*EXERCISE*: The output must be the line with "pinky mcp: (213, 243)" and every following line to the end of the material, exactly as they appear, and nothing else.

*DATASET EXTRACT*:
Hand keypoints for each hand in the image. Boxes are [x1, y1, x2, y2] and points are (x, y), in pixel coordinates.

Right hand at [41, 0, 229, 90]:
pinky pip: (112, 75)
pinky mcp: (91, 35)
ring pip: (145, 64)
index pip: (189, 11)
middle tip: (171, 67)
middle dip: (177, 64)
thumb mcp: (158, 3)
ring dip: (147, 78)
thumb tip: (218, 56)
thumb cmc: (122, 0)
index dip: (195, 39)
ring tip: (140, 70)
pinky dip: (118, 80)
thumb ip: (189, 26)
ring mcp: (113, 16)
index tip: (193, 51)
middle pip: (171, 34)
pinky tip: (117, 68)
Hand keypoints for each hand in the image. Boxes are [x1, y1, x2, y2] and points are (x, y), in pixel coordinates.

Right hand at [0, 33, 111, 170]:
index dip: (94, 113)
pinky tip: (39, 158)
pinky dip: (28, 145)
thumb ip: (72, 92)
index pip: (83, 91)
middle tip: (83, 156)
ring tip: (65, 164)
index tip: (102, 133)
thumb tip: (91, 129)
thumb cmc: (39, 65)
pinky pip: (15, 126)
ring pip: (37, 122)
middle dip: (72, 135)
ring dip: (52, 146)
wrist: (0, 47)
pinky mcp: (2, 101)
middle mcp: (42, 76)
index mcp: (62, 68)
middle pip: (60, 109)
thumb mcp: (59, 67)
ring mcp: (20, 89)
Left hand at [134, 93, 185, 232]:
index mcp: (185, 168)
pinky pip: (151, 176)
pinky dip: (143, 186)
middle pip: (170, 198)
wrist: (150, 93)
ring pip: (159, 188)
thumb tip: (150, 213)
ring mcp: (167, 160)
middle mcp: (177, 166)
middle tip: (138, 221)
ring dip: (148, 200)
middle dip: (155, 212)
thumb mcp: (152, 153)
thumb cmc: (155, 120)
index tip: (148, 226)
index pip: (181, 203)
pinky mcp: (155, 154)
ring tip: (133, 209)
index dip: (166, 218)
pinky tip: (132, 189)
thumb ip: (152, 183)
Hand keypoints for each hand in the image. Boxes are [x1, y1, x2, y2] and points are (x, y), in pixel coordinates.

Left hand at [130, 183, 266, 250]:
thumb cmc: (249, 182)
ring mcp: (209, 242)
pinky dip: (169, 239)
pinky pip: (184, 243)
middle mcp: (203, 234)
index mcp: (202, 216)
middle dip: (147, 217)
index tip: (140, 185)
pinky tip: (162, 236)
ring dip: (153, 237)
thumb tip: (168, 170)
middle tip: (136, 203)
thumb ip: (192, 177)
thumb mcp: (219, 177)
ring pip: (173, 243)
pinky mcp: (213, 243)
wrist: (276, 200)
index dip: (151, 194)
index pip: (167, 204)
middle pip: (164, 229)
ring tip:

*SOLUTION BELOW*:
pinky mcp: (213, 243)
wrist: (276, 200)
index dip: (151, 194)
index pip: (167, 204)
middle pip: (164, 229)
ring tip:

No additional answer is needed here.